Facing “very low market demand,” GlaxoSmithKline has decided to pull out of the U.S. market with the HPV vaccine Cervarix, a spokesperson told FiercePharma. It’s a move that gives Merck a stranglehold on the market as public health officials work feverishly to boost vaccination rates.
GSK’s last shipments were made on Aug. 31, according to a supplier note to customers. Last year in the U.S., GSK’s vaccine earned just £3 million of an £88 million ($107 million) worldwide total. That’s in comparison to Merck’s global total of $1.9 billion for the Gardasil franchise.
“GSK recently made the decision to stop supplying Cervarix in the U.S. due to very low market demand,” the spokesperson said. “With another HPV vaccine available in the U.S., patients will continue to have an option to help prevent HPV infection. Our license with the FDA is still in effect and the vaccine has 107 regulatory approvals covering 136 markets internationally.”
The move gives Merck complete control of the U.S. HPV vaccine market as public health officials push for higher HPV vaccination rates.

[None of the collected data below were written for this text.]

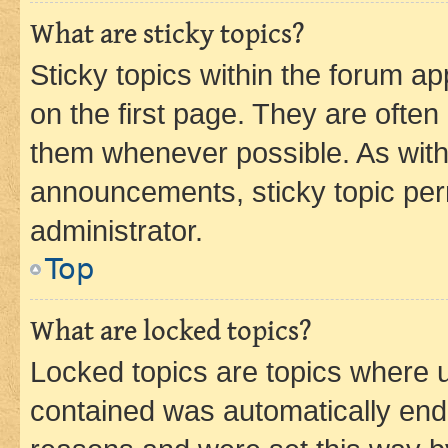
What are sticky topics?
Sticky topics within the forum 
on the first page. They are often
them whenever possible. As wit
announcements, sticky topic per
administrator.
Top
What are locked topics?
Locked topics are topics where u
contained was automatically en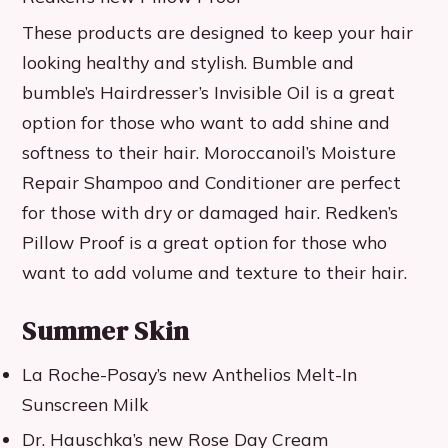
These products are designed to keep your hair
looking healthy and stylish. Bumble and
bumble’s Hairdresser’s Invisible Oil is a great
option for those who want to add shine and
softness to their hair. Moroccanoil’s Moisture
Repair Shampoo and Conditioner are perfect
for those with dry or damaged hair. Redken’s
Pillow Proof is a great option for those who
want to add volume and texture to their hair.
Summer Skin
La Roche-Posay’s new Anthelios Melt-In
Sunscreen Milk
Dr. Hauschka’s new Rose Day Cream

A sex stigma, safety concerns, antivaccine campaigns and other factors have hindered uptake for a vaccine class once anticipated to reel in $4 billion to $10 billion by optimistic analysts.
CDC figures last year placed HPV vaccination rates at 40% for girls and 21% for boys, far short of a U.S. Department of Health and Human Services goal of 80% for both boys and girls by 2020.
To combat the low rates, organizations including ASCO and the National Cancer Institute have urged more vaccinations. In a joint statement, NCI’s cancer centers called the vaccines “tragically underused.”
Merck, for its part, launched an ad campaign to put the onus on parents to get their children vaccinated.
This week, a CDC committee recommended a two-dose schedule for the Merck shot; Director Tom Frieden quickly moved to make the change official.